Just as Pope Francis has given power to a cardinal who is well educated about the Vatican Bank and up front about the changes to be made, surely we could empower one or more such visionaries. Also, Pope Francis is ever mindful of the problems with career clergymen of his institution. Often they cannot see beyond the confines of the clergy box. Pope Francis makes use of lay people with pertaining skill sets and differing world views and experiences.  This links clergy and lay together, lessening class-ism and values the unique lay perspective.

I would like to see a General Conference with a step by step plan to lessen the red tape, makes use of valuable lay people and creates a plan to empower churches to make use of the tools out there to do ministry at home and around the world directly and immediately.
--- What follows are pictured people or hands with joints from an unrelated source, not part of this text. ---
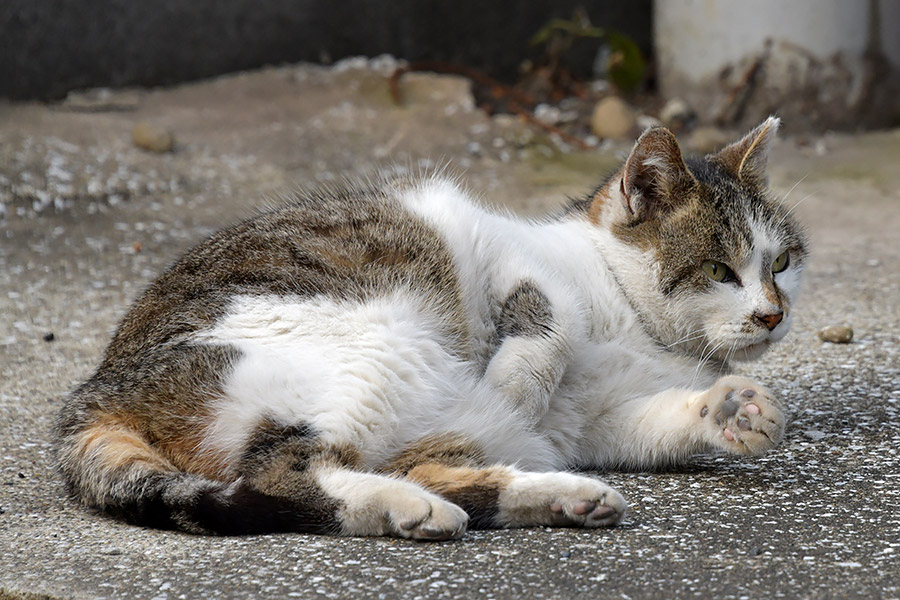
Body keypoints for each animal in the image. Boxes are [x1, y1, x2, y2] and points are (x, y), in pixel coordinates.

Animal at [56, 117, 808, 540]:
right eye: (718, 269)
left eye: (783, 262)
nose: (773, 314)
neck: (634, 320)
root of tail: (95, 392)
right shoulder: (500, 253)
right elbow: (552, 324)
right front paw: (517, 381)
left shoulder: (599, 423)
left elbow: (657, 420)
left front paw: (736, 410)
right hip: (379, 350)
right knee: (282, 475)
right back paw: (405, 506)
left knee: (417, 466)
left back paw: (556, 497)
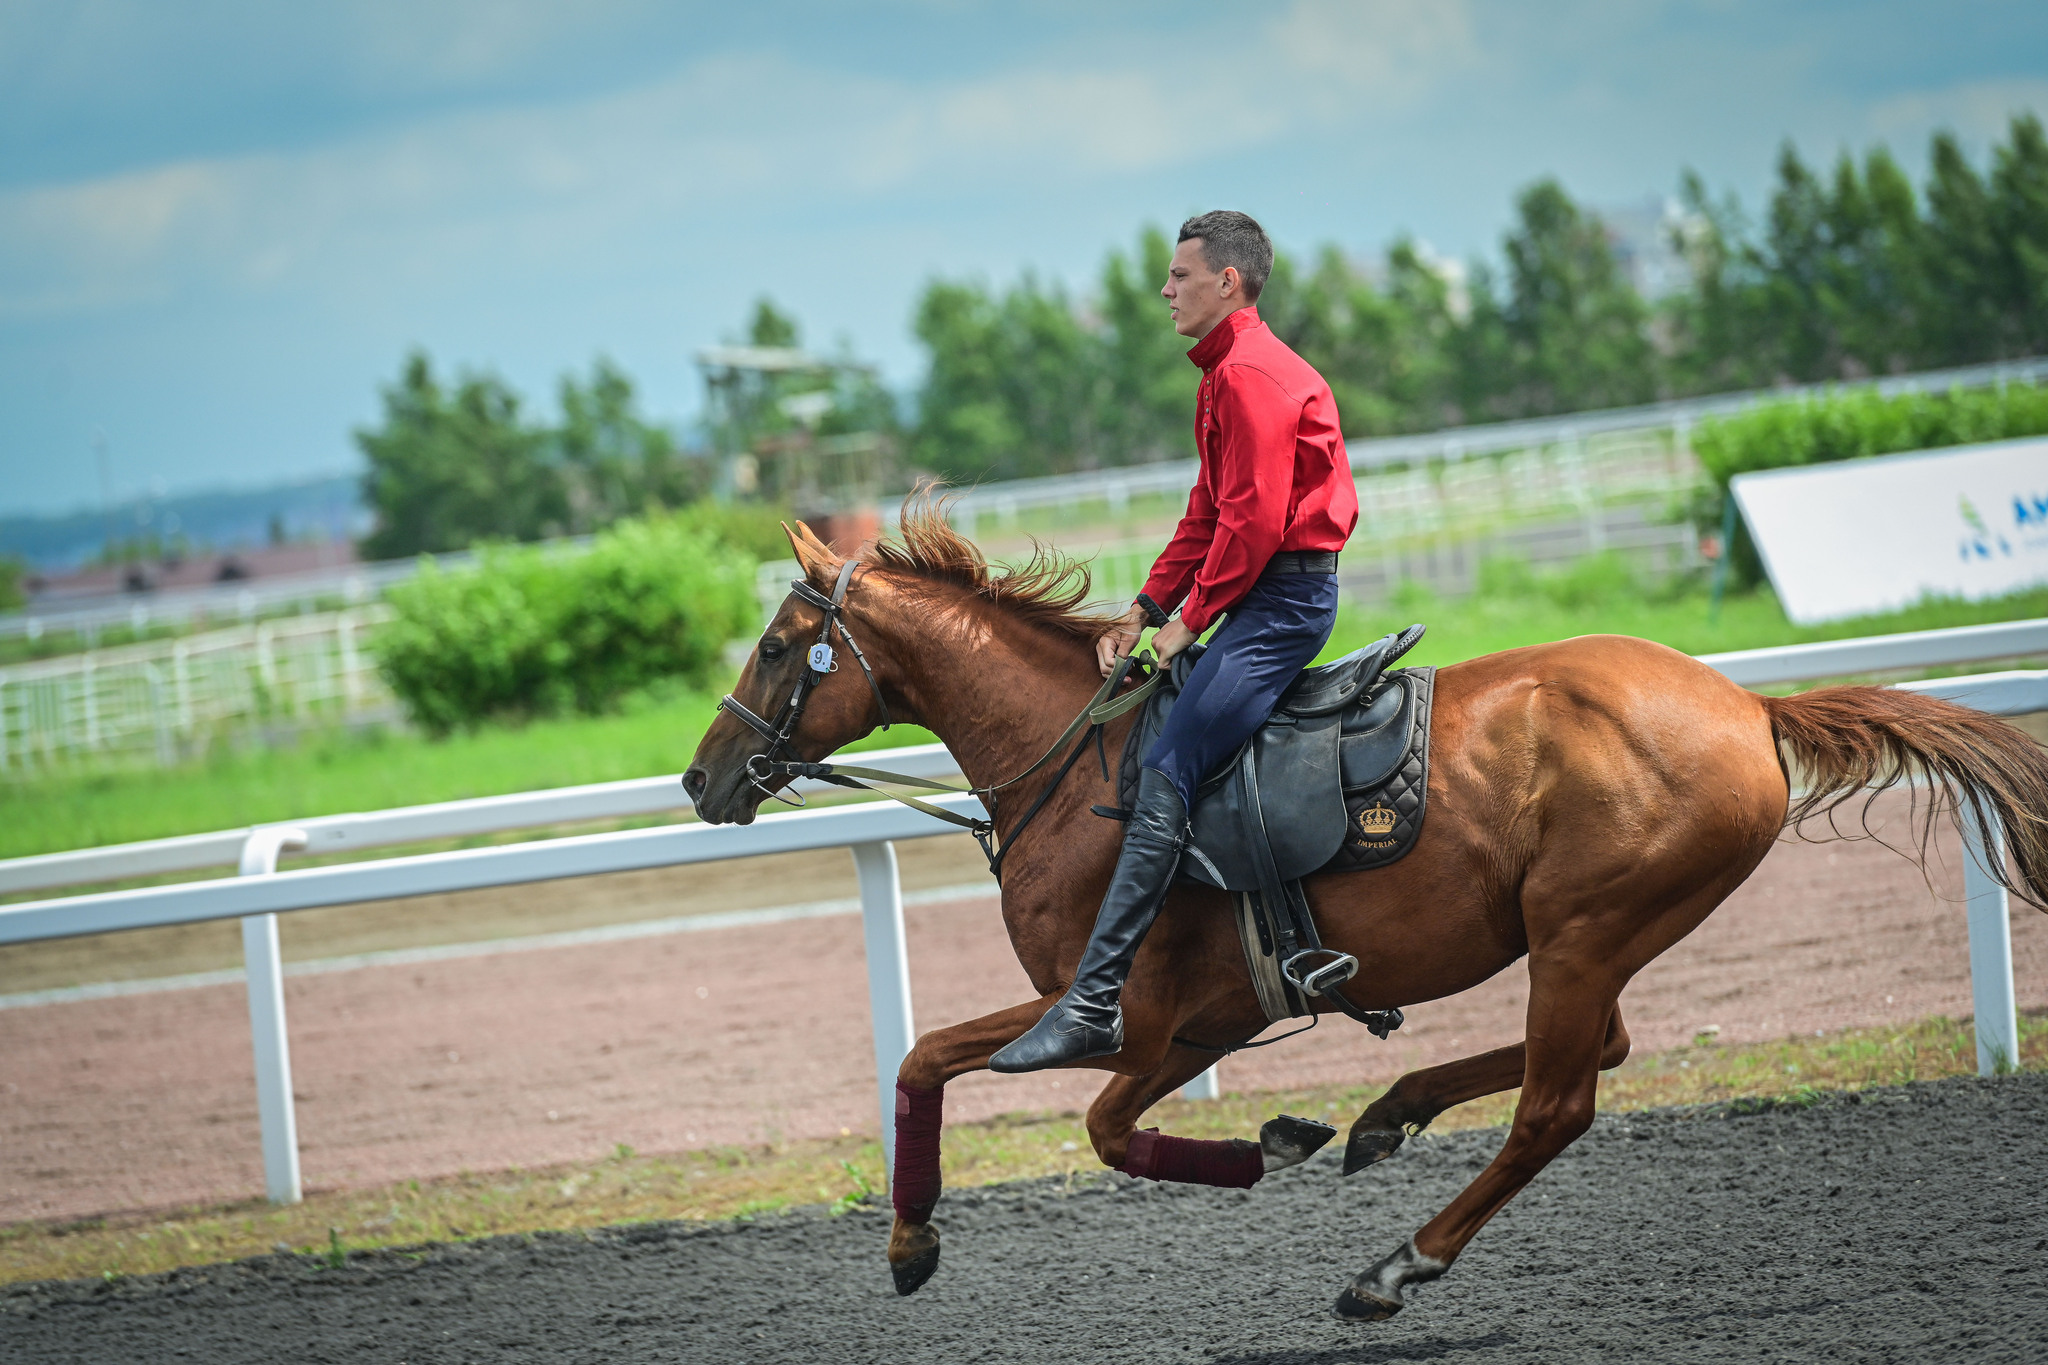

Just the boost of energy from this overhaul would give the UMC the shot in the arm needed for  further reform.  The plan comes with marks along the road for success.

For example:

  1. Dollars and cents – educate the lay people of how much money will be saved and how it will be funneled back to them (or just left in THEIR offering plates)
  2. Challenge churches on how to use this money. (Put new carpet in our rarely used “parlor” or fund a Habitat house?)
  3. Provide meaningful training on ministry in the technical age we find ourselves (Help especially smaller churches to not be overwhelmed.)
  4. (as red tape shrinks and committees, boards and agencies cease) Communicate what the committee/board/agency did and how that ministry can be done on the local level (Churches, it’s up to you to change the world!)
  5. Highlight churches that are using the funds for ministry, outreach, mission (Make PR about the people, not the institution)

The end game is to empower lay people and the churches they represent to be the hands and feet of Christ in this postmodern, technological world. The good press wouldn’t hurt either.

Leadership Lesson #3 Major decisions that affect the institution begin with the convictions of the leader.